Дмитрич всплеснул руками:
— Не дай бог такое под старость другому... Посудите сами. Сёдня говорю ей: «Дарья, может, помиримся?» Куда там! Глаза позеленели, как у мартовской кошки, губы затряслись, вот-вот удар ее шибанет, и пошла, и ну хлестать скверными словами: ты такой, ты и сякой. Пхнула меня рогачом в самый живот, аж дух захватило. До сих пор боль не проходит.
— Взбесилась, что ли?
— Да нет, вроде в своем уме. Мозги у нее повернулись на капитализму, — наклонясь к Водолазову, прошептал Дмитрич.
— Это как же понять? — удивился Водолазов.
— Как понять? Дозвольте, изложу. — Он расстегнул ворот рубашки, пригладил ладонями жиденькие волосы и словоохотливо продолжал: — Суть эта такая, товарищ полковник. Наперво скажу вам, когда она еще в девках ходила, за ней здорово ухаживал Околицын. Мотя, конечно, жил послабее меня, и я отшиб у него Дарью. Он все по собраниям ходил, речи произносил — времени у него, конечно, было мало для любовных дел, у меня побольше — прозевал он ее. Так я думал раньше. Теперь же вижу, она вновь поворотилась к нему. Вот и бунтует... Это во-первых. В другом разе — это самое страшное... С Мотей-то пусть кружит, он уже износился, у него, как говорится, от председательских забот кровя любовные высохли... Дарья совсем не ценит нашу жизнь. Кулацкий дух у нее проснулся: себе огородик, сад, дом, а колхозу — трудпалочку. Разве это не капитализма, товарищ полковник? Бить ее, сами говорите, нельзя, под суд можно попасть за милую душу. Один выход — развод. Она давно согласна. Но дело-то не в этом. Ты уж дослушай, товарищ полковник. Вот я уйду, жилье у меня есть, в летнице поселюсь, в крайнем случае — дом пополам, второй вход прорублю в глухой стене. Жилье не волнует. Но как с приусадебным участком, коровой? Их ведь не разобьешь пополам. Согласно уставу колхозному каждая семья может иметь и корову, и кусок земли. Вы-то, товарищ председатель, меня не обидите?

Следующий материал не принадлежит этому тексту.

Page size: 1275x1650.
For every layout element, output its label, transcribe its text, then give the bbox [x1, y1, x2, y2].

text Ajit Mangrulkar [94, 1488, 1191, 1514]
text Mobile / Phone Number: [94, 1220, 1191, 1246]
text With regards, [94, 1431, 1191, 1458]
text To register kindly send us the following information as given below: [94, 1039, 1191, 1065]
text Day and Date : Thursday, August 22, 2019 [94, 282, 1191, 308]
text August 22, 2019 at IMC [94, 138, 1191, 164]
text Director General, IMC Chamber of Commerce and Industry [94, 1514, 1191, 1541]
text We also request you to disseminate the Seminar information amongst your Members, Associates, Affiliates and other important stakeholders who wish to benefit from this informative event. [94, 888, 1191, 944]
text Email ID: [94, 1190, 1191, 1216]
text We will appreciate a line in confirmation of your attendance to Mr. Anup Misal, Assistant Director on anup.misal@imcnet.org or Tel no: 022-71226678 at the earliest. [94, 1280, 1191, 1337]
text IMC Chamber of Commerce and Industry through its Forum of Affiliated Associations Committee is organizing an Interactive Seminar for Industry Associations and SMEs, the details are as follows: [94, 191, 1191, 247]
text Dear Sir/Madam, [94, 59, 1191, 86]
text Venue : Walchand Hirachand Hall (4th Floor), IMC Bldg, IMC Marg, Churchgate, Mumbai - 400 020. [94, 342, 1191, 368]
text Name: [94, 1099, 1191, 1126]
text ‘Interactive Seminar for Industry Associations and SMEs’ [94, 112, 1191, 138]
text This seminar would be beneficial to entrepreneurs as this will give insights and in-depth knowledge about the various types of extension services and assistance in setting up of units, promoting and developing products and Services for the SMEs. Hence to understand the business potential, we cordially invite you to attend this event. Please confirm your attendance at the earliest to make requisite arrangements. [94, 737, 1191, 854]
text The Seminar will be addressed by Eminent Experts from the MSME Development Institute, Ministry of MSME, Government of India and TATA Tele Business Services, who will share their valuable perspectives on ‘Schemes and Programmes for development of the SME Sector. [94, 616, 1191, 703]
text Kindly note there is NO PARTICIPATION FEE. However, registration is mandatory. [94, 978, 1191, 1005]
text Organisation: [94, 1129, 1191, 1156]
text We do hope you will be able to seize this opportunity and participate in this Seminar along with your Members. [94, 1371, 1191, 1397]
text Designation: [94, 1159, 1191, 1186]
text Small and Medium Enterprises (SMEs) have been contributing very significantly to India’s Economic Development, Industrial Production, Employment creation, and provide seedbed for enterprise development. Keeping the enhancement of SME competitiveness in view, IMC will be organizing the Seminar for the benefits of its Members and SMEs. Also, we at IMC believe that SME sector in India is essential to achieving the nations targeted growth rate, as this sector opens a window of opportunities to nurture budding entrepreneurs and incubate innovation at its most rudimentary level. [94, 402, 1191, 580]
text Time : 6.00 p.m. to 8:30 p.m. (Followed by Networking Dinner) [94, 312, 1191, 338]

Михаил Сергеевич подумал: «Вон о чем, старый, мечтает, о втором приусадебном участке! Да, хитер». Но вежливо ответил:
— Сам же говорил: социализм человека не обижает.

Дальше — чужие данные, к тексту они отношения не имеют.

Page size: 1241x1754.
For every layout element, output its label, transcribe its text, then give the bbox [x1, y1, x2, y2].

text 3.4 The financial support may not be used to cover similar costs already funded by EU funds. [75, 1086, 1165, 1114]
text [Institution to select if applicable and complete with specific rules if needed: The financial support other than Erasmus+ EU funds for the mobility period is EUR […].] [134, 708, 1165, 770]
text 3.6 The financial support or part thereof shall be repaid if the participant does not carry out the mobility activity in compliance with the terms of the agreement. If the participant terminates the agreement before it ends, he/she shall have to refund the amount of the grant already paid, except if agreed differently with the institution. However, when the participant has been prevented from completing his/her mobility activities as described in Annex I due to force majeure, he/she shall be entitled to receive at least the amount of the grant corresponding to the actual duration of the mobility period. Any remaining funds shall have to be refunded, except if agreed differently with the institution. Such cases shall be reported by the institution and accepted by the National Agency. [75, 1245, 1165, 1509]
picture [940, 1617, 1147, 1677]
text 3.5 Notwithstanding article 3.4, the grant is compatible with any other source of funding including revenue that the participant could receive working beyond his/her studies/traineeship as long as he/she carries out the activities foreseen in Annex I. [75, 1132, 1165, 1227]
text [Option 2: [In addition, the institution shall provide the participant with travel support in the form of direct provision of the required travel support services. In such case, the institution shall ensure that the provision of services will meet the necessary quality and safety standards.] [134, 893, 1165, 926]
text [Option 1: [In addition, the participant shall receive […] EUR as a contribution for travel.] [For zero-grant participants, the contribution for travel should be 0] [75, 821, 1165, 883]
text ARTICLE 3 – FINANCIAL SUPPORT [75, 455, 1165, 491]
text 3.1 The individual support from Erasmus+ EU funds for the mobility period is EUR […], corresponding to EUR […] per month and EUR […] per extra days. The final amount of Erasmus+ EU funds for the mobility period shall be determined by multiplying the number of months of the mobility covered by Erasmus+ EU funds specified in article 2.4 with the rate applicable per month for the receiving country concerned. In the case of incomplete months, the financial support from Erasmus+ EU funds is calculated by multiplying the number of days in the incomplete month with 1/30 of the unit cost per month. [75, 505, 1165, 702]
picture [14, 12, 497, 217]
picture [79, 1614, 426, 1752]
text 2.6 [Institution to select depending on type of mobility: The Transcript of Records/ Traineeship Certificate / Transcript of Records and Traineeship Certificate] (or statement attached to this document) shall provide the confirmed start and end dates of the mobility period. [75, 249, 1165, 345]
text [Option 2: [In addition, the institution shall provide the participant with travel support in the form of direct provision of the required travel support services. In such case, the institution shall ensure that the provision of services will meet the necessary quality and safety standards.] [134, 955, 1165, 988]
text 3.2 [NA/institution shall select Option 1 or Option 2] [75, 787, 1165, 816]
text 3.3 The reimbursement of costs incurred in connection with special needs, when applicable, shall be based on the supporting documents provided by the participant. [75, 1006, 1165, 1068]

— Спасибо. Легше стало на душе. — Его маленькие, мутные глазенки заблестели. — Эх, Михаил Сергеевич! Вам-то, военным, не понять нашу душу. Вы — люди приказные: куда пошлют — туда идете, что скажут — то и делаете... и никаких размышлениев...
Водолазов вспылил:
— Глупость несете, Дмитрич! Я, брат, сам отгрохал в армии без малого двадцать пять лет, знаю, какой там золотой народ. Вы служили в армии?